We believe that hyperactivity could also contribute to the epileptic-like activity – or epileptiform – described for the first time in mice that overproduce human β-amyloid by Lennart Mucke's laboratory at UC San Francisco. Initially, many clinicians were skeptical, but it turns out that this activity occurs in 15 to 25% of Alzheimer's patients. There are now experiments with levetiracetam, a medicine against epilepsy, which has been shown to be effective in reducing epileptiform activity in the amyloid-β mouse model while improving their cognition. It is currently undergoing large-scale Phase III clinical trials to determine if this can help early in the treatment of Alzheimer's disease.

Many other medical trials on Alzheimer's disease to prevent formation or to reduce the concentration of amyloid-β ended early. What could they have missed?

First of all, there are still some treatments targeting amyloid in the phase III trials, and I really hope that some of them could turn out to be positive. But I think recent setbacks show that the mice we use are incomplete models and that the other protein, tau, could make a difference.

Many groups have shown that we can basically cure these amyloid-producing mice. But this is not effective in patients because they also have tau protein. The current thinking in the field, which is reflected in the design of clinical trials, is that there is no particular interaction between amyloid-β and tau. But research conducted in recent years, including ours, show that there is a synergy between the two proteins and that amyloid-β could worsen the effects of tau protein.

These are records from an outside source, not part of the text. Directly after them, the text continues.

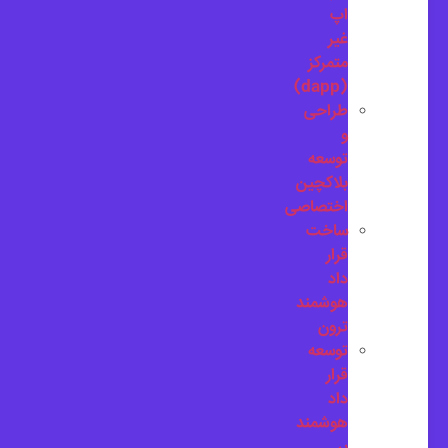
اپ
غیر
متمرکز
(dapp)
طراحی
و
توسعه
بلاکچین
اختصاصی
ساخت
قرار
داد
هوشمند
ترون
توسعه
قرار
داد
هوشمند
بر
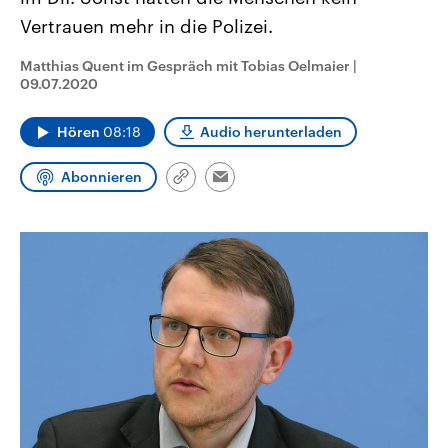
aktuelle Weltgeschehen.
Diese wird wie die Hisboll
Vertrauen mehr in die Polizei.
Libanon vom Iran unterstüt
Sendungen
Programm
Podcasts
Matthias Quent im Gespräch mit Tobias Oelmaier
|
09.07.2020
Audio-Archiv
Hören
08:18
Audio herunterladen
Abonnieren
Link
Email
kopieren/teilen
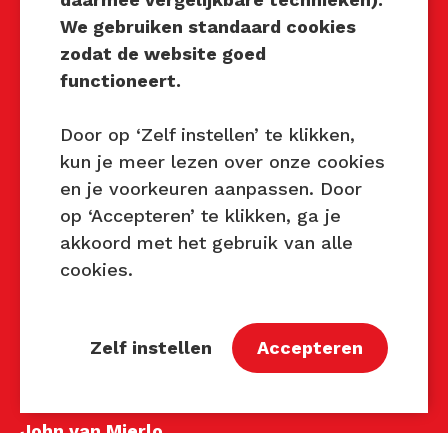
We gebruiken standaard cookies
Techniek Tastbaar
zodat de website goed
functioneert.
Mocht u interesse hebben om
Techniek Tastbaar in uw regio
Door op ‘Zelf instellen’ te klikken,
te organiseren of heeft u
kun je meer lezen over onze cookies
vragen over dit evenement,
en je voorkeuren aanpassen. Door
neem dan contact met ons op
op ‘Accepteren’ te klikken, ga je
via de gegevens.
akkoord met het gebruik van alle
cookies.
Privacy Beleid
Disclaimer
Contact
Zelf instellen
Accepteren
Contact
John van Mierlo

In your last study, you tried to highlight how the two proteins interact. It shows that when brain neurons of mice are designed to overproduce human tau and amyloid-β, they are not overactive, as they are in amyloid-only mice, but are silenced. This seems rather contradictory – how could these results be reconciled?

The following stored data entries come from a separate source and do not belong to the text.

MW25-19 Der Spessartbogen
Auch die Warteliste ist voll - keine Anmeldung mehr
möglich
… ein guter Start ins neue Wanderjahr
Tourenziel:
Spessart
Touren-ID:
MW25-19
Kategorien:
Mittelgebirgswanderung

I think it's really important to watch how the disease evolves in space and time. It is indisputable that nearly one-fifth of patients have early epileptiform activity – that the hippocampus is hyperactive in many patients with early Alzheimer's disease – and that, when they interact with the outside world, their default mode network often does not default, it would normally do so. So there is plenty of evidence of increased activity.

At the same time, we have long known that the brain is silent later on during the course of the disease – studies show a decrease in metabolism and blood flow.

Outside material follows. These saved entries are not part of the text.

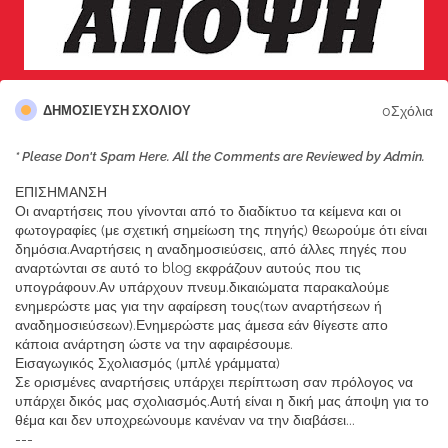
0Σχόλια
ΔΗΜΟΣΊΕΥΣΗ ΣΧΟΛΊΟΥ
* Please Don't Spam Here. All the Comments are Reviewed by Admin.
ΕΠΙΣΗΜΑΝΣΗ
Οι αναρτήσεις που γίνονται από το διαδίκτυο τα κείμενα και οι
φωτογραφίες (με σχετική σημείωση της πηγής) θεωρούμε ότι είναι
δημόσια.Αναρτήσεις η αναδημοσιεύσεις, από άλλες πηγές που
αναρτώνται σε αυτό το blog εκφράζουν αυτούς που τις
υπογράφουν.Αν υπάρχουν πνευμ.δικαιώματα παρακαλούμε
ενημερώστε μας για την αφαίρεση τους(των αναρτήσεων ή
αναδημοσιεύσεων).Ενημερώστε μας άμεσα εάν θίγεστε απο
κάποια ανάρτηση ώστε να την αφαιρέσουμε.
Εισαγωγικός Σχολιασμός (μπλέ γράμματα)
Σε ορισμένες αναρτήσεις υπάρχει περίπτωση σαν πρόλογος να
υπάρχει δικός μας σχολιασμός.Αυτή είναι η δική μας άποψη για το
θέμα και δεν υποχρεώνουμε κανέναν να την διαβάσει...
---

We currently have a simple model based on what we see in the patients' brains. The amyloid plaques appear first and as long as we have mainly β-amyloid protein, we expect an increase in hyperactivity. Then, when tau begins to spread, it will gradually become dominant and more and more nerve cells will be silenced. This silence can be reversible – in mice, at least, these cells are not dead, but at rest. However, to prevent or even fix this situation, I think we will most likely have to target both proteins at the same time.